In fact, by entertaining a political transition in Syria, Iran could well realize a broader set of interests. This includes the long-sought recognition that Iran is a regional power, armed with enough political influence to act as a broker between warring parties elsewhere. Should the U.S. overcome its stubborn refusal to permit Iran’s participation at Geneva II, the White House will have delivered to Iran what it has always sought: U.S. recognition that Iran cannot so easily be ignored. In doing so, however, the U.S. will turn the onus back on Iran, forcing it to live up to its promise and to deliver the political transition any deal to end the conflict requires. If Iran fails to do so, then it will have secured a narrow, perhaps fleeting victory in Syria, but lost the much larger battle for regional standing. Obviously, the pressure to deliver would be squarely on Iran’s shoulders.
Furthermore, at a time when the U.S. and Iran are speaking to each other, and the possibility exists for Iran’s reintegration into the world community after 34 years, Iran is incentivized to undertake such action as would reciprocate an American invitation to Geneva. Better than most, Iran appreciates the need to resolve the conflict in Syria. If doing so would likewise put Iran in the good graces of the U.S., then all the better, especially at such a sensitive point in the nuclear negotiations.
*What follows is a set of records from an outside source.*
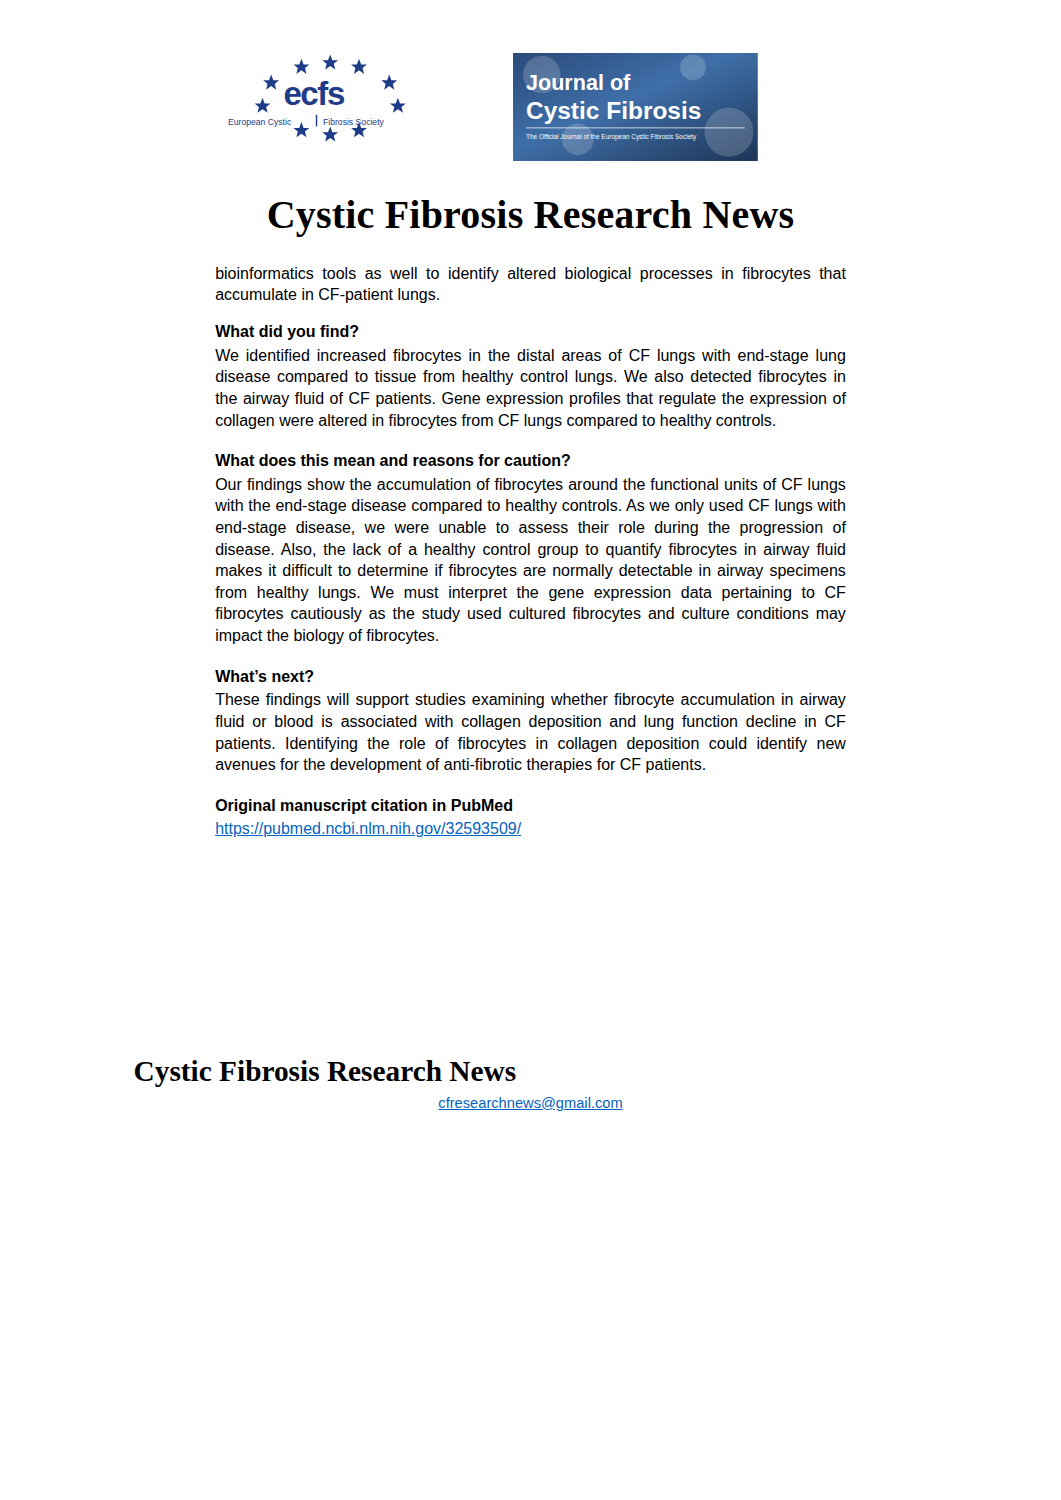ecfs European Cystic Fibrosis Society
Journal of Cystic Fibrosis The Official Journal of the European Cystic Fibrosis Society
Cystic Fibrosis Research News
bioinformatics tools as well to identify altered biological processes in fibrocytes that accumulate in CF-patient lungs.
What did you find?
We identified increased fibrocytes in the distal areas of CF lungs with end-stage lung disease compared to tissue from healthy control lungs. We also detected fibrocytes in the airway fluid of CF patients. Gene expression profiles that regulate the expression of collagen were altered in fibrocytes from CF lungs compared to healthy controls.
What does this mean and reasons for caution?
Our findings show the accumulation of fibrocytes around the functional units of CF lungs with the end-stage disease compared to healthy controls. As we only used CF lungs with end-stage disease, we were unable to assess their role during the progression of disease. Also, the lack of a healthy control group to quantify fibrocytes in airway fluid makes it difficult to determine if fibrocytes are normally detectable in airway specimens from healthy lungs. We must interpret the gene expression data pertaining to CF fibrocytes cautiously as the study used cultured fibrocytes and culture conditions may impact the biology of fibrocytes.
What’s next?
These findings will support studies examining whether fibrocyte accumulation in airway fluid or blood is associated with collagen deposition and lung function decline in CF patients. Identifying the role of fibrocytes in collagen deposition could identify new avenues for the development of anti-fibrotic therapies for CF patients.
Original manuscript citation in PubMed
https://pubmed.ncbi.nlm.nih.gov/32593509/
Cystic Fibrosis Research News
cfresearchnews@gmail.com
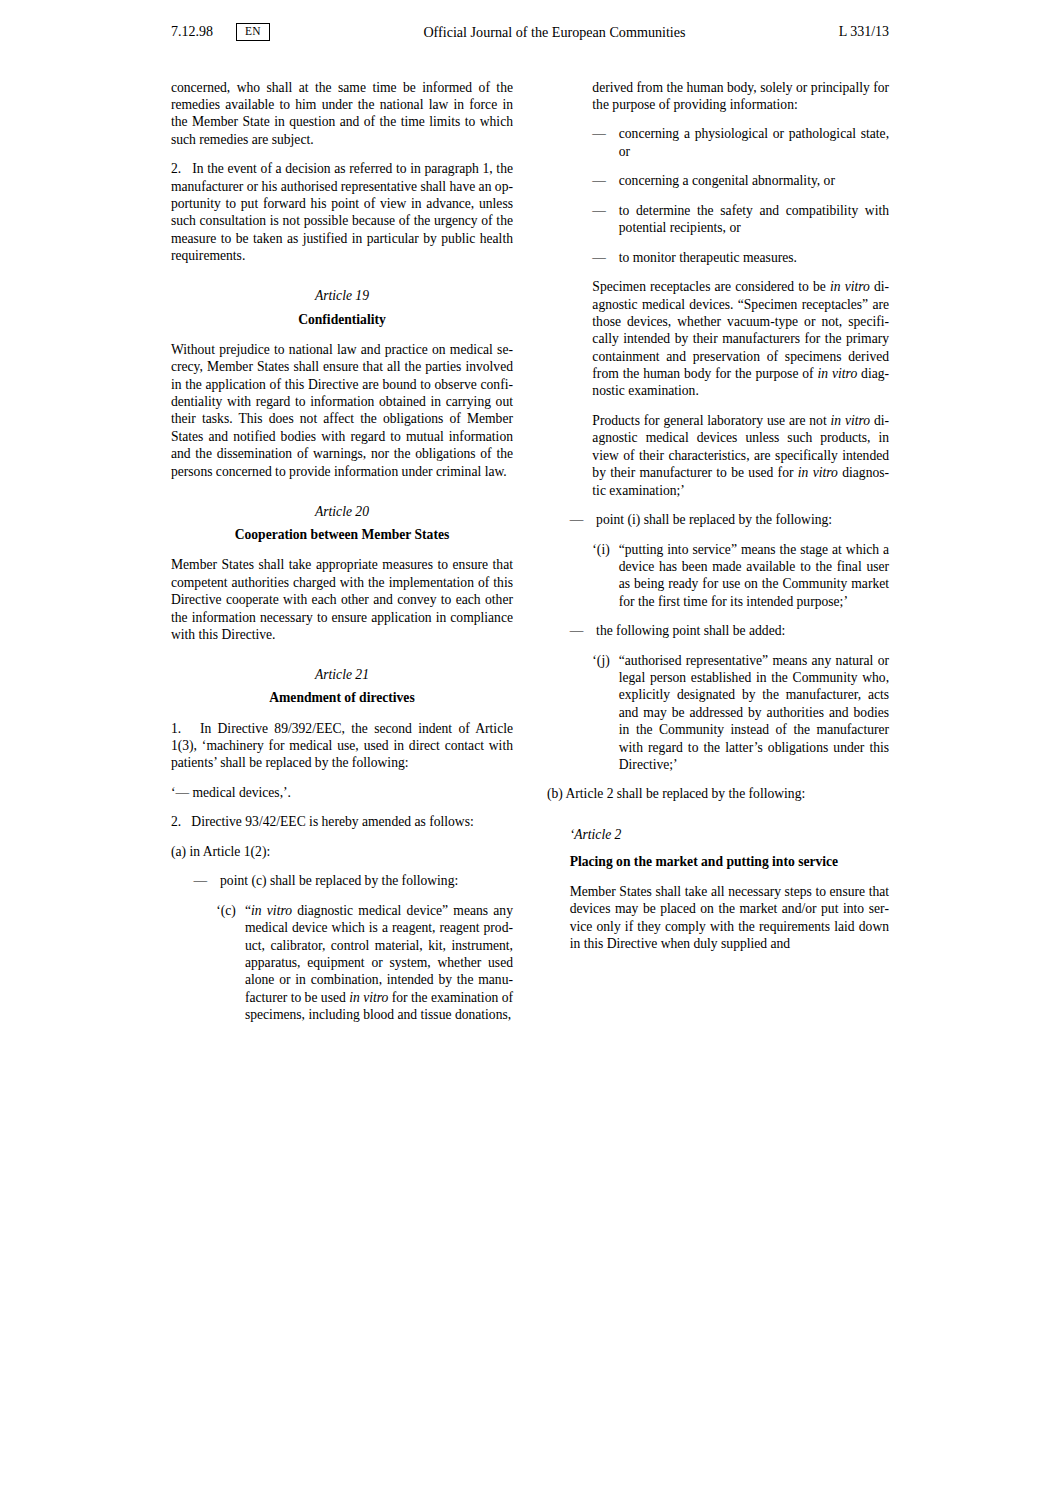7.12.98 EN
Official Journal of the European Communities
L 331/13
concerned, who shall at the same time be informed of the remedies available to him under the national law in force in the Member State in question and of the time limits to which such remedies are subject.
2. In the event of a decision as referred to in paragraph 1, the manufacturer or his authorised representative shall have an opportunity to put forward his point of view in advance, unless such consultation is not possible because of the urgency of the measure to be taken as justified in particular by public health requirements.
Article 19
Confidentiality
Without prejudice to national law and practice on medical secrecy, Member States shall ensure that all the parties involved in the application of this Directive are bound to observe confidentiality with regard to information obtained in carrying out their tasks. This does not affect the obligations of Member States and notified bodies with regard to mutual information and the dissemination of warnings, nor the obligations of the persons concerned to provide information under criminal law.
Article 20
Cooperation between Member States
Member States shall take appropriate measures to ensure that competent authorities charged with the implementation of this Directive cooperate with each other and convey to each other the information necessary to ensure application in compliance with this Directive.
Article 21
Amendment of directives
1. In Directive 89/392/EEC, the second indent of Article 1(3), ‘machinery for medical use, used in direct contact with patients’ shall be replaced by the following:
‘— medical devices,’.
2. Directive 93/42/EEC is hereby amended as follows:
(a) in Article 1(2):
—
point (c) shall be replaced by the following:
‘(c)
“in vitro diagnostic medical device” means any medical device which is a reagent, reagent product, calibrator, control material, kit, instrument, apparatus, equipment or system, whether used alone or in combination, intended by the manufacturer to be used in vitro for the examination of specimens, including blood and tissue donations,
derived from the human body, solely or principally for the purpose of providing information:
—
concerning a physiological or pathological state, or
—
concerning a congenital abnormality, or
—
to determine the safety and compatibility with potential recipients, or
—
to monitor therapeutic measures.
Specimen receptacles are considered to be in vitro diagnostic medical devices. “Specimen receptacles” are those devices, whether vacuum-type or not, specifically intended by their manufacturers for the primary containment and preservation of specimens derived from the human body for the purpose of in vitro diagnostic examination.
Products for general laboratory use are not in vitro diagnostic medical devices unless such products, in view of their characteristics, are specifically intended by their manufacturer to be used for in vitro diagnostic examination;’
—
point (i) shall be replaced by the following:
‘(i)
“putting into service” means the stage at which a device has been made available to the final user as being ready for use on the Community market for the first time for its intended purpose;’
—
the following point shall be added:
‘(j)
“authorised representative” means any natural or legal person established in the Community who, explicitly designated by the manufacturer, acts and may be addressed by authorities and bodies in the Community instead of the manufacturer with regard to the latter’s obligations under this Directive;’
(b) Article 2 shall be replaced by the following:
‘Article 2
Placing on the market and putting into service
Member States shall take all necessary steps to ensure that devices may be placed on the market and/or put into service only if they comply with the requirements laid down in this Directive when duly supplied and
This all, of course, requires flexibility from the United States. As the International Crisis Group noted in a September statement, the U.S. needs to be “flexible with regards to timing and specific modalities [regarding Assad’s departure].” If Iran is willing to push Assad out, then the least the U.S. can do is accommodate the Iranians regarding the means by which the transition takes place. One possibility, entirely speculative, is that Assad depart office upon the end of his term, which, according to reforms he enacted early in the conflict, takes place next year. That would provide both the time for Geneva II participants to work out how exactly the transition will work, as well as a face-saving measure for Assad so that he can, however shamelessly, claim to be sacrificing himself to save a nation.
Is any of this, in fact, possible? That is entirely unclear. But until the U.S. includes Iran in the Geneva II process, one thing is absolutely certain: the Syrian civil war will continue on its interminable path.